The first hearing in a lawsuit over Illinois lawmakers’ paychecks was held this morning at the Daley Center. No decisions were made today and the only agreement was on a schedule to present the case.
The only real surprise came when Governor Pat Quinn walked into court. As he walked past the cameras Quinn was asked, “How are you?” and he responded, “We’re ready for combat.”
In court, Quinn did not speak or participated in the process. He only observed.
House Speaker Michael Madigan and Senate President John Cullerton are suing the Governor and Illinois Comptroller Judy Baar Topinka to get the pay of lawmakers restored. Qunin used his line item veto power to cut off legislators’ pay until they come up with comprehensive pension reform to address the state’s pension crisis. Lawmakers missed their first paycheck last week.

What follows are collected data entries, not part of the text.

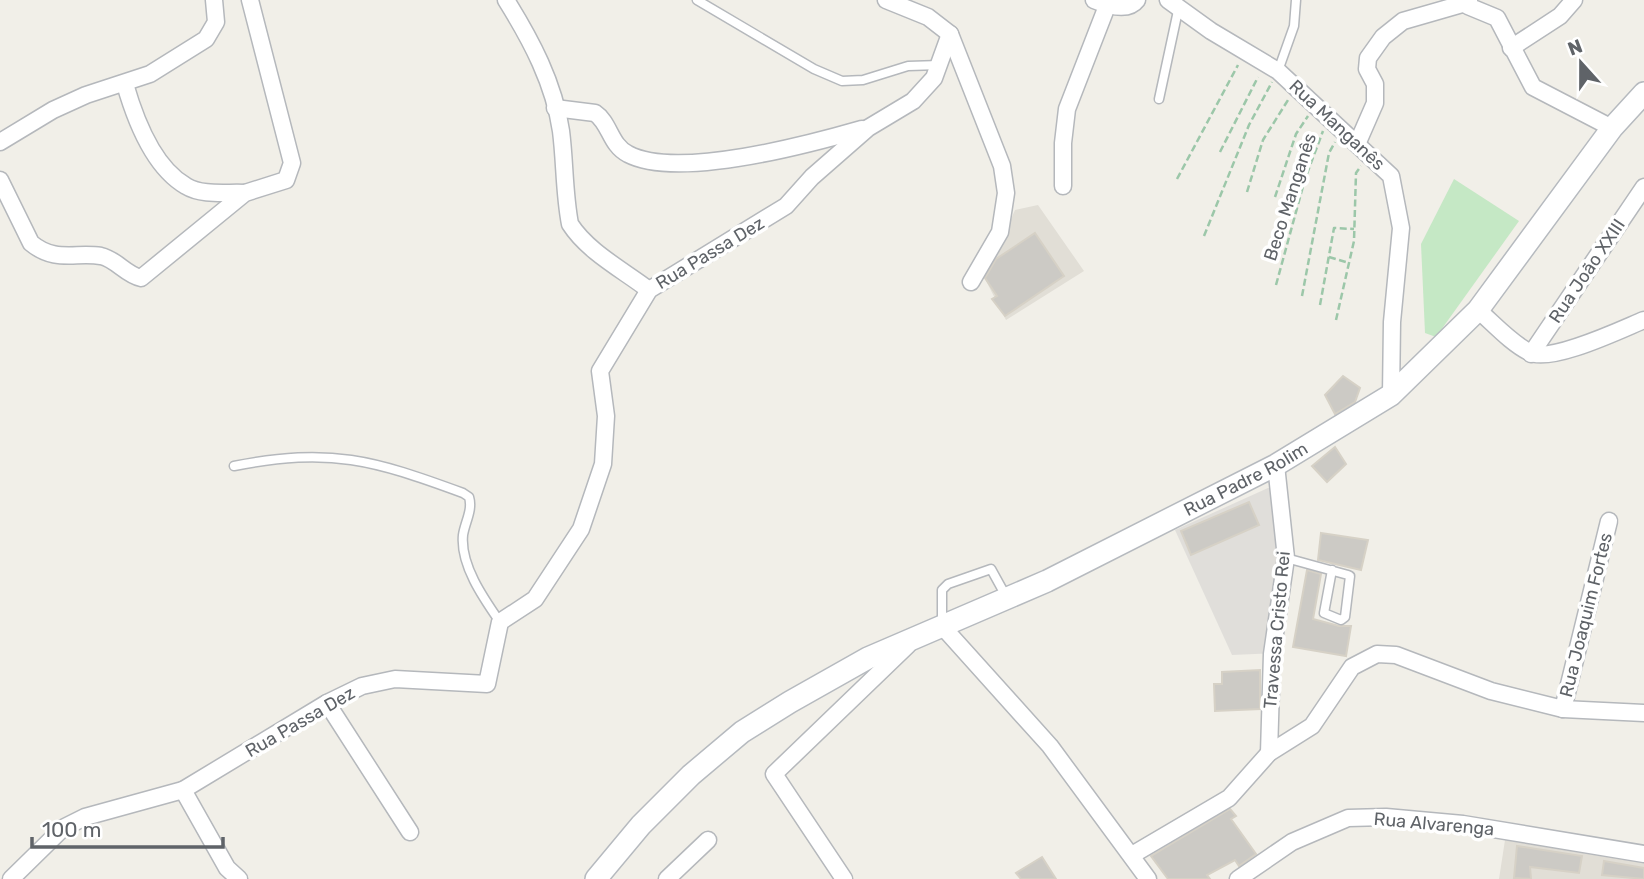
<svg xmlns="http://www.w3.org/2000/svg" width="1644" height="879" viewBox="0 0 1644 879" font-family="Rubik,sans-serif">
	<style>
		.industrial { fill: #e0deda }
		.education { fill: #e1ded6 }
		.green { fill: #c5e8c5 }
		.building { fill: #cccac5; stroke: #d6d1c6; stroke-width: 2 }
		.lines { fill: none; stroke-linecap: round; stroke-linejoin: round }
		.lane-casing { stroke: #b5b8bc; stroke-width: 11 }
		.street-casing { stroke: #b5b8bc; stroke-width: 19 }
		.secondary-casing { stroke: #b6babf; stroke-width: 24 }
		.path { stroke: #9cc7a9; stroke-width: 2.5; stroke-dasharray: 7 3.5; stroke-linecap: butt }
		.lane { stroke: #fff; stroke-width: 8 }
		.street { stroke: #fff; stroke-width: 16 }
		.secondary { stroke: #fff; stroke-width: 21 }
		.labels { text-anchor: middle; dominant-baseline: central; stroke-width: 7; stroke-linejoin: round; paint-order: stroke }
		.street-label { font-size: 18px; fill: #5f6368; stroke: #fff }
	</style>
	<rect width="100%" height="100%" fill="#f1efe8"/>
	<polygon class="industrial" points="1268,488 1275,488 1282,498 1275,653 1232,655 1175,530"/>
	<g class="education">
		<polygon points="1038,205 1084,271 1006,320 980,269 1005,233 1015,210"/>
		<polygon points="1505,840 1644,863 1644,879 1499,879"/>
	</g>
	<polygon class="green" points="1454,179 1519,221 1436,337 1425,333 1421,244"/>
	<g class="building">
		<polygon points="1035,233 1064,276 1005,316 992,299 997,296 985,278 996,259"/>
		<polygon points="1343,376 1360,388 1355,402 1335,414 1325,395"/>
		<polygon points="1335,447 1346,464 1327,482 1312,466"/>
		<polygon points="1249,502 1259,525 1191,555 1181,531"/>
		<polygon points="1321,533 1368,540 1361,570 1318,560"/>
		<polygon points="1307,570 1321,574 1313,619 1339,626 1351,626 1346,656 1293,647"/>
		<polygon points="1260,670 1260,709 1215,711 1214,684 1222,684 1222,672"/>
		<polygon points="1230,809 1236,816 1231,819 1256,854 1239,866 1235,860 1207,875 1210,879 1168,879 1151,856"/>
		<polygon points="1517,846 1582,856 1579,873 1530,867 1531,879 1514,878"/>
		<polygon points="1042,857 1056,879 1021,879 1016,873"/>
		<polygon points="1604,861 1644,868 1644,879 1602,875"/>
	</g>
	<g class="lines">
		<g class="lane-casing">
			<g id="lane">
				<polyline points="697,0 814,69 842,81 863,80 908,66 940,65"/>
				<polyline points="1278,71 1294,26 1296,0"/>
				<polyline points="1159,99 1179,6"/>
				<path d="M234 466C331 447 373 460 463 493L469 497C473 510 465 522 463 535 460 565 484 599 500 622"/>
				<polyline points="1286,558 1348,575 1350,576 1345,617 1341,620 1324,613 1332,570"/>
				<polyline points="942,625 942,590 948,584 991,569 1007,598"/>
			</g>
		</g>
		<g class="street-casing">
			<g id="street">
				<path d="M506 0C531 40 554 83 561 131 565 162 564 193 570 224 588 252 623 270 649 290"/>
				<polyline points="886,0 928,17 950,34 1002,166 1006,193 1000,232 971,282"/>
				<path d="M1094 0C1106 5 1128 12 1137 0"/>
				<polyline points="1168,0 1211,31 1278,71 1391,176 1401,228 1392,322 1391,395"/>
				<polyline points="1469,0 1468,6 1497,18 1533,87 1612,128"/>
				<polyline points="1511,48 1560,16 1574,0"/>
				<path d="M125 84C135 119 153 167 186 186 202 196 227 192 245 193"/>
				<path d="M555 108 595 113C610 123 610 145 628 154 677 180 810 144 862 129"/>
				<polyline points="0,142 53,110 86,95 150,74 206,39 216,22 214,0"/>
				<polyline points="1358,142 1375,103 1375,84 1367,69 1368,58 1383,37 1403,21 1462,4"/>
				<path d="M0 180 31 243C55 263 75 252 101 256 116 259 126 275 141 278L245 193 286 180 292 163 250 0"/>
				<polyline points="1063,186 1063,143 1067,109 1107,6"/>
				<path d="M1478 310C1494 324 1511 343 1529 352 1550 364 1622 329 1644 320"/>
				<polyline points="1531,354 1644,187"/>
				<polyline points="942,626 1050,746 1148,879"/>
				<polyline points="327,703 410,832"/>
				<polyline points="1563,709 1609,521"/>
				<polyline points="1269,753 1272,654 1286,558 1276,465"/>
				<polyline points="183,790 227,868 239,879"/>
				<polyline points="1132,855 1229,798 1269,753 1312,726 1352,667 1377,654 1396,655 1491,691 1563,709 1644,713"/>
				<polyline points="11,879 63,828 85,817 183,790 327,703 362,686 395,679 487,684 500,622 535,599 581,529 603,464 606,416 600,371 649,290 786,206 812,177 868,128 913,101 934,78 950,34"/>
				<polyline points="667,879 708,840"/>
				<polyline points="844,879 774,774 908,645"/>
				<polyline points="1238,879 1292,842 1348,818 1386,817 1463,824 1644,854"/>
			</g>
		</g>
		<g class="secondary-casing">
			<g id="secondary">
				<path id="s1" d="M596 879 641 825 691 775 742 732 790 702 868 658 1047 581 1276 465 1391 395 1478 310 1612 128 1644 93"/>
			</g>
		</g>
		<g class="path">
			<polyline points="1220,152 1258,77"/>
			<polyline points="1177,179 1238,65"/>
			<polyline points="1247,192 1263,140 1288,100"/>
			<polyline points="1275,197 1296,134 1308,116"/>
			<polyline points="1204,236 1249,125 1272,82"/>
			<polyline points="1329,257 1349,263"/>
			<polyline points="1276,285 1305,179 1323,131"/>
			<polyline points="1302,296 1329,153 1335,142"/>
			<polyline points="1320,305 1334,228 1354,229"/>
			<polyline points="1336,320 1354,241 1356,173 1361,166"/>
		</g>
		<use href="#lane" class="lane"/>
		<use href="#street" class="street"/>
		<use href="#secondary" class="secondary"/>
	</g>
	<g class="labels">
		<g class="street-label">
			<text transform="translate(1337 125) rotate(43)">Rua Manganês</text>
			<text transform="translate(1290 197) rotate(-72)">Beco Manganês</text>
			<text transform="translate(710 253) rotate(-31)">Rua Passa Dez</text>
			<text transform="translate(1587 271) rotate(-56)">Rua João XXIII</text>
			<text stroke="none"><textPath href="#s1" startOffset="772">Rua Padre Rolim</textPath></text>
			<text transform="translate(1586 615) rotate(-76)">Rua Joaquim Fortes</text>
			<text transform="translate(1277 630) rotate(-85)">Travessa Cristo Rei</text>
			<text transform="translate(300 722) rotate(-30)">Rua Passa Dez</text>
			<text transform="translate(1434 824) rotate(5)">Rua Alvarenga</text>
		</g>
	</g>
	<g transform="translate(1581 63) rotate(339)" stroke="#ffffff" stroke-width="5" paint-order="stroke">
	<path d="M0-5L12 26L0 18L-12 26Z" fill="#5f6368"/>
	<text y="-10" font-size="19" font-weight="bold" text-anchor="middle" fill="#5f6368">N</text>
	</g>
	<path d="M32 837v10h191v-10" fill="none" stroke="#5f6368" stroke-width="3.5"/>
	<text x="42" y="837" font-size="21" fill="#5f6368" stroke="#ffffff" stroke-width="5" paint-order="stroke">100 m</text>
</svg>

Madigan and Cullerton argue that the move violates the separation of powers among the legislative, executive and judicial branches of government. They also claim it is un-constitutional because legislative salaries cannot be changed midterm.
But Quinn says there is another way to solve this without court action.
“Under the constitution the legislature tomorrow could go down to Springfield and have a vote on whether or not to override the veto of their pay,” Quinn told reporters. “They failed to act. They haven’t done a thing about that because they know the people are on our side.”
WGN reached out to both House Speaker Madigan and Senate President Cullerton for a response. Cullerton has yet to respond, but Madigan’s office replied: “That would make the legislature participate in Gov. Quinn’s folly. (We’re not going to do that.)”
Oral arguments in the case are set for September 18, after which the judge will issue his decision. But no timetable has been set for that.